The human body has between 800 and 900 muscles. Each one has anywhere from five to 50 stretch
sensitive sensory neurons—cells that help the brain build a three-dimensional representation of
the body in space. This sense of position in space, known as proprioception, helps people move. If
sensory neurons fail, it affects how a person moves.
“How does your body take sensory information and use that to do the things that you need to do?”
asked Katie Wilkinson, associate professor of biological sciences at San José State. She trains
students to use electrophysiological tools to record activity in muscles, examine sensory neurons and
study possible applications of these findings to health care and robotics.
Her team explores how people use sensory information to move, balance and position ourselves—
how and why the human body interacts with the world. They study how proprioceptors sense muscle
length, when and why they fail and explore how stretch sensors in muscles work. The data they
collect could help scientists understand how neurons communicate movement, which could aid
people who have trouble with balance.
Dr. Wilkinson hopes their research will help identify therapies for patients whose sensory neurons
do not work well. Their findings could apply to prosthetic limbs or robotics.
“We have sophisticated robotics and prosthetic limbs, but their senses, even with top-of-theline sensors, are nowhere near as good as ours,” she said. “We have circuits built in—some are
very quick reflexes and some go to the brain and smooth our movement and adapt to challenging
environments. Understanding the basic science of how our sensory neurons work may help us
translate that into prosthetics, give people more sensation and perhaps a better range of movement. My lab pursues very basic science research but, hopefully, some of the things we learn can
contribute to that.”
Dr. Wilkinson came to SJSU after completing an Institutional Research and Academic Career
Development postdoctoral fellowship at Emory University that emphasized mentorship, teaching
and research experience. She said that she sought out SJSU because it values teaching as much as
research. She believes in creating opportunities for students to pursue big questions and contribute
to discoveries and experiments.
Her lab studies the mutations that occur in people living with distal arthrogryposis type 5, a rare
disorder that causes limb dysfunction, joint rigidity or limb deformities. The goal is to identify
how sensory neurons work and pinpoint potential therapies. Together with her master’s and
undergraduate students, they are applying for research grants, gathering and analyzing data,
publishing papers and presenting at conferences. Wilkinson is guiding generations of scientists as
they find their way to careers in academia, biotech and research.

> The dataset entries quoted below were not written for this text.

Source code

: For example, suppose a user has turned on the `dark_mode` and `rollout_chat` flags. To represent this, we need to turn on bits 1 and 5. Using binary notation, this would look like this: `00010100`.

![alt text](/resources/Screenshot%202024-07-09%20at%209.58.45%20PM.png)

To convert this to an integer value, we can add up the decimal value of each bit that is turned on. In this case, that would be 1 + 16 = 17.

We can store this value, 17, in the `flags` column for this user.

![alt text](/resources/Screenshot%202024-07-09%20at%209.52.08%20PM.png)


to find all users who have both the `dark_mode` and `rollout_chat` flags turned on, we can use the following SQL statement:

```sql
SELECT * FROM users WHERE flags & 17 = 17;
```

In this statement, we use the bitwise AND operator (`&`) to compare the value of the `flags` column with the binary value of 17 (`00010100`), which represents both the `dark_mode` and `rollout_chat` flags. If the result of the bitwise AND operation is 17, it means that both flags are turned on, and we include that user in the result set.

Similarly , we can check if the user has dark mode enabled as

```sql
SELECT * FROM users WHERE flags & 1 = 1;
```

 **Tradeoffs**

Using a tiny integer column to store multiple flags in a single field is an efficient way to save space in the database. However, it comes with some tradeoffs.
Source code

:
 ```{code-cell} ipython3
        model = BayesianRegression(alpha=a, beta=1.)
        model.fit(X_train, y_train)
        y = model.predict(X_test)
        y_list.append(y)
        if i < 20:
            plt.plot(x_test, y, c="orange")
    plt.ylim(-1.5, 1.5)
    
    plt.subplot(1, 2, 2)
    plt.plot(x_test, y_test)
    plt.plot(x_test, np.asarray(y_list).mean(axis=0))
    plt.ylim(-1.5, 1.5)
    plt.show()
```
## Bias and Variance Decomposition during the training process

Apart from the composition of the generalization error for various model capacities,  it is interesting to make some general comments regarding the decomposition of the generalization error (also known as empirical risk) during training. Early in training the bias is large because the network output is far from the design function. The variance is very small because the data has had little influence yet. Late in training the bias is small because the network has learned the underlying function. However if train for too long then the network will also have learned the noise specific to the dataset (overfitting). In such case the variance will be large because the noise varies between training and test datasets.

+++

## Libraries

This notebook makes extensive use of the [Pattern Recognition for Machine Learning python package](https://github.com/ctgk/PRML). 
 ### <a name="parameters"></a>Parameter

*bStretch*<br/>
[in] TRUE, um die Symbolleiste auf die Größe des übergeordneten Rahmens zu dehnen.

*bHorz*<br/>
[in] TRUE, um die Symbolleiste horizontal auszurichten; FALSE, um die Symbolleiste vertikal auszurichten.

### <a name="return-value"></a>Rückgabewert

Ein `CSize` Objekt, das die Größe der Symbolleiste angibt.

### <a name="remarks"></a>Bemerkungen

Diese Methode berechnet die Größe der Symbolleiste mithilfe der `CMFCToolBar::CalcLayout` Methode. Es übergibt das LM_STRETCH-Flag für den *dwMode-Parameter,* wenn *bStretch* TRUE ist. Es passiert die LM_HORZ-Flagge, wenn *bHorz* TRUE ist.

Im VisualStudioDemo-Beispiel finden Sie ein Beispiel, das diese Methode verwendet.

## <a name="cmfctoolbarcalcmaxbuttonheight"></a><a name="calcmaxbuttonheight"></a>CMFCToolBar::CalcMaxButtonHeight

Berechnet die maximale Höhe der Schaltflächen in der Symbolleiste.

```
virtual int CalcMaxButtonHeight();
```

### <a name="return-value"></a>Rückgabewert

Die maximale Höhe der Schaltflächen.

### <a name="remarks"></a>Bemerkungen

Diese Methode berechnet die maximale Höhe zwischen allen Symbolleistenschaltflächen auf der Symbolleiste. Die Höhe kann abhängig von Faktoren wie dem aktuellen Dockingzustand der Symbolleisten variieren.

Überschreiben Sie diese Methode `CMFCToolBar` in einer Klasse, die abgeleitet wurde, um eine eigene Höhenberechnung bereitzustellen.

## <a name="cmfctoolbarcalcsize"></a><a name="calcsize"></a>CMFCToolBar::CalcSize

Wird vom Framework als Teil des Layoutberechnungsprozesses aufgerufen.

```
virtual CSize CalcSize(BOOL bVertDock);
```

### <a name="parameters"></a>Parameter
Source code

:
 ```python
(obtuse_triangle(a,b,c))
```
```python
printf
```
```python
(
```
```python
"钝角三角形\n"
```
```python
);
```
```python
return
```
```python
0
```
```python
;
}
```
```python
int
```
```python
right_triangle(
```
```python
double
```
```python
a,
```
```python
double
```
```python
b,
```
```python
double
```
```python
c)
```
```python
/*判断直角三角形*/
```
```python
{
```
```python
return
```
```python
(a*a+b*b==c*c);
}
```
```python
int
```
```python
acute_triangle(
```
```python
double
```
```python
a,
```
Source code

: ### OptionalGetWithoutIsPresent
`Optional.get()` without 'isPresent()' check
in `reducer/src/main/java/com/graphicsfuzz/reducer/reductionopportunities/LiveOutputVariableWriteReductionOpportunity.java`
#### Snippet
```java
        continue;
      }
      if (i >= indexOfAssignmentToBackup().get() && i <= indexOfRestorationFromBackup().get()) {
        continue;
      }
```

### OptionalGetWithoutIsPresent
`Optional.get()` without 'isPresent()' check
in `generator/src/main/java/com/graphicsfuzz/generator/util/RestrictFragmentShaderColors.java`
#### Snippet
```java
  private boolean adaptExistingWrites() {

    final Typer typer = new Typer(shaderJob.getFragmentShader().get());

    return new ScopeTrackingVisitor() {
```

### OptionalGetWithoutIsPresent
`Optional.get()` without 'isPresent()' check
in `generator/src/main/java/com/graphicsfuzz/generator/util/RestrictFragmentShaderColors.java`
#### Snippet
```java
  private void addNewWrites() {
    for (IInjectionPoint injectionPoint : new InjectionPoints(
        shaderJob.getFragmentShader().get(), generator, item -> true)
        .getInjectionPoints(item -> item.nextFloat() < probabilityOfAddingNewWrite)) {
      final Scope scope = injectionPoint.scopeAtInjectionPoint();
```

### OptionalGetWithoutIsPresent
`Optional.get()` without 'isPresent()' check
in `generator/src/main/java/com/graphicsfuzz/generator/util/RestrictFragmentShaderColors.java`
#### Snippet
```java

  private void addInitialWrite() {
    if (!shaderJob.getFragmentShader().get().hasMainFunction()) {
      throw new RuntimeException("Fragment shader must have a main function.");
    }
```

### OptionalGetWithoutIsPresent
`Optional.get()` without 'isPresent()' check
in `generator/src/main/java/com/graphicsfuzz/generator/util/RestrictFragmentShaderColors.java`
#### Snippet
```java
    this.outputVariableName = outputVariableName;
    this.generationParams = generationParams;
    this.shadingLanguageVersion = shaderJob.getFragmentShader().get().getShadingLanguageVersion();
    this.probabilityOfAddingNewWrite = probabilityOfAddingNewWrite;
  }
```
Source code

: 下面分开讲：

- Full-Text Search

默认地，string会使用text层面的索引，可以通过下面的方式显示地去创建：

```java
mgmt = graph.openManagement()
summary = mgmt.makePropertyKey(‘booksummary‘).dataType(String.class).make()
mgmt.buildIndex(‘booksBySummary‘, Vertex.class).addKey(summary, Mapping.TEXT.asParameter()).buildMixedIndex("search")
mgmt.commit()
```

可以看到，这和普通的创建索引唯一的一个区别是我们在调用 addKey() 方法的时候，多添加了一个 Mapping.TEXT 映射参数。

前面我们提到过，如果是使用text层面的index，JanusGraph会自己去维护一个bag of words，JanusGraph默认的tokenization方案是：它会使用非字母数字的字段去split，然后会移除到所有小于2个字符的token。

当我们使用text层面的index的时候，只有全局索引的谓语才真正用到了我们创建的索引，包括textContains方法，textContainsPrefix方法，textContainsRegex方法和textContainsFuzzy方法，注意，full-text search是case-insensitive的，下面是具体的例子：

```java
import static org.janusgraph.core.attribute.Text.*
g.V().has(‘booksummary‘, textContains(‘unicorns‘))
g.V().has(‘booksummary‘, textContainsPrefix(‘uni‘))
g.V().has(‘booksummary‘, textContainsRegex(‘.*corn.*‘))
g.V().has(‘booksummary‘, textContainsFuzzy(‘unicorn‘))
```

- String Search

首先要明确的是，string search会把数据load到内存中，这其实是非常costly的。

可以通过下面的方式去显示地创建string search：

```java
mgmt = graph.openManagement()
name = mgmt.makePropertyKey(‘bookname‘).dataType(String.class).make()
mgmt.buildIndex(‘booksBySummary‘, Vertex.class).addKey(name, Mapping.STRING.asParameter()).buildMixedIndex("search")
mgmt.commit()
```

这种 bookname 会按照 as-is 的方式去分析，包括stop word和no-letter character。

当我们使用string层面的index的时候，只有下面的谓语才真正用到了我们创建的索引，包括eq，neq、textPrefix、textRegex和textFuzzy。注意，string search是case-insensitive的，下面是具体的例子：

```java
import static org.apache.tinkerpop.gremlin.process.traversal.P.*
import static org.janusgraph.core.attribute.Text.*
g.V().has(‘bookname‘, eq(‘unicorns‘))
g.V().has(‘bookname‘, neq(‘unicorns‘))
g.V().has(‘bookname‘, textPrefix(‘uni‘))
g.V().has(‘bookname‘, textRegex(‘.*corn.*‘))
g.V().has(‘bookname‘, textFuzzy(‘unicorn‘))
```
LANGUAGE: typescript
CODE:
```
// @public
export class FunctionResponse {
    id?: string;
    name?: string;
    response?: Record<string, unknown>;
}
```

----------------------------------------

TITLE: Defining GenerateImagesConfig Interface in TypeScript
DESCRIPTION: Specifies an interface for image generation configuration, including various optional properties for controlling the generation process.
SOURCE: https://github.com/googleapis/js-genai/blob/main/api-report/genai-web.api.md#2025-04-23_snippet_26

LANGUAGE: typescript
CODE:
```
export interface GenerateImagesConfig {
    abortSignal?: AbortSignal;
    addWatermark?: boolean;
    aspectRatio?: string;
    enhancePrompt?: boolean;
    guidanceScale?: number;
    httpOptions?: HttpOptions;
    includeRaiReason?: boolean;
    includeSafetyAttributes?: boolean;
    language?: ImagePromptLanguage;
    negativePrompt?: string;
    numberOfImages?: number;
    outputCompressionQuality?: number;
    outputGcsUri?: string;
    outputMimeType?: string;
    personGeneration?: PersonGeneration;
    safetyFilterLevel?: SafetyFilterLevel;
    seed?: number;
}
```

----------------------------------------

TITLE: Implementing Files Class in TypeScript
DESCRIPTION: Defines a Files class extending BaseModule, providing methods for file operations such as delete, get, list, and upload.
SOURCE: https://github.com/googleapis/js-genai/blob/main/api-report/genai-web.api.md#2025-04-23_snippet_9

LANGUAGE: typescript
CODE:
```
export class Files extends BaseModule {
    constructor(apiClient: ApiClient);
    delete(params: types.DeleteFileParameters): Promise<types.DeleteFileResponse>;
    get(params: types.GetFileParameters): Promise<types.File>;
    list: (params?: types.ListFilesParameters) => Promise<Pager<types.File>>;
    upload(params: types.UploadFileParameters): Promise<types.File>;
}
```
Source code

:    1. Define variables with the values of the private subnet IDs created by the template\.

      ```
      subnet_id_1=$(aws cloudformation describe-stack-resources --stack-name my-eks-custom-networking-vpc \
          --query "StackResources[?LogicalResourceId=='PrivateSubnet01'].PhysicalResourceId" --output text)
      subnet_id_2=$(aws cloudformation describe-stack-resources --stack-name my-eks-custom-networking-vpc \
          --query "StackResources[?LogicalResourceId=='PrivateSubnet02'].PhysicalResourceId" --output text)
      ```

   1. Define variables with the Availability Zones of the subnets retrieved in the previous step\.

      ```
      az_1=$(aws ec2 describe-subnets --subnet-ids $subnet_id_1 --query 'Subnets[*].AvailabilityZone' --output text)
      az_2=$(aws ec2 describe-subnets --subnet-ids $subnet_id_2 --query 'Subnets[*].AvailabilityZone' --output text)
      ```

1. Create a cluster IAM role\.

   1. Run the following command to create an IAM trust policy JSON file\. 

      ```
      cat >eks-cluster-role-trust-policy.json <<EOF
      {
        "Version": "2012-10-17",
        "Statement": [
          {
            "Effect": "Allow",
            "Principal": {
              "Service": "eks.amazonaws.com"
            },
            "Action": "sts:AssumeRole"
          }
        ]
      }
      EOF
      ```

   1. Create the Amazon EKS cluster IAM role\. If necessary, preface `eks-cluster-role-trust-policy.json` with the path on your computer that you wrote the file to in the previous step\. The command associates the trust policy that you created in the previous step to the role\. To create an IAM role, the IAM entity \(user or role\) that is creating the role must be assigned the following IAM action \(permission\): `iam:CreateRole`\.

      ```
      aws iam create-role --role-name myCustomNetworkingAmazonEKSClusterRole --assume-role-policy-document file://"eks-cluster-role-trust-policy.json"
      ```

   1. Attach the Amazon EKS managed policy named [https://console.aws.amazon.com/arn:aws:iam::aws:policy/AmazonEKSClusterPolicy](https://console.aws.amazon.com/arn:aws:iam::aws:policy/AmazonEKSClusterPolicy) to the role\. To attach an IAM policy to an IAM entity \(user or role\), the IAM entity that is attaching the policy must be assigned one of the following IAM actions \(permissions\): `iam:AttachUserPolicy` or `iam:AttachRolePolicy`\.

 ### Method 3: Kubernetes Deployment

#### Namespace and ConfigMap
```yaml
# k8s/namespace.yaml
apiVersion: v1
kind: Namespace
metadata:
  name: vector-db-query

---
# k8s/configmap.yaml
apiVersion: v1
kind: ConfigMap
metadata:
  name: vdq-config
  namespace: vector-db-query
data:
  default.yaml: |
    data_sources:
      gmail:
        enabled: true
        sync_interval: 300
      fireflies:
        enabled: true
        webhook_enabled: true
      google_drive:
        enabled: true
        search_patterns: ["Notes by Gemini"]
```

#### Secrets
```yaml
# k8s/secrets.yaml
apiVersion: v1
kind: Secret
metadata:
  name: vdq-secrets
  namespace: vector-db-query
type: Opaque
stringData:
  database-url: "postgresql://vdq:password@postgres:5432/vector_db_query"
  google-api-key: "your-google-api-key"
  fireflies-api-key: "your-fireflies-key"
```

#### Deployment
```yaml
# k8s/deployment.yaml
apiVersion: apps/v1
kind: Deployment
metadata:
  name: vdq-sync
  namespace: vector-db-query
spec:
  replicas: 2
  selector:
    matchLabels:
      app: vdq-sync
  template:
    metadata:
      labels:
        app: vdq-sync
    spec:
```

To understand what causes neurological problems, scientists must first identify where and when
they occur. How can a doctor treat a disease if it’s unclear how it originates? By investigating how
proprioceptors sense muscle length and how stretch sensors work, Wilkinson and her team, in
collaboration with Ardem Patapoutian’s lab at The Scripps Research Institute, identified the ion
channel that opens when muscles stretch. This discovery, the subject of a cover article in Nature
Neuroscience in 2015, locates where mutations that cause imbalance or neurological problems may
sometimes occur.
“We are doing cutting-edge science here at San José State,” she said. “Students are publishing
papers and contributing to their disciplines. Universities should be where you make new
knowledge—and that’s how we train students. Teach them what science really is. Students leaving
our lab are well-trained and competing on equal footing with students from other universities. San
José State students are some of the most motivated people I’ve ever met.”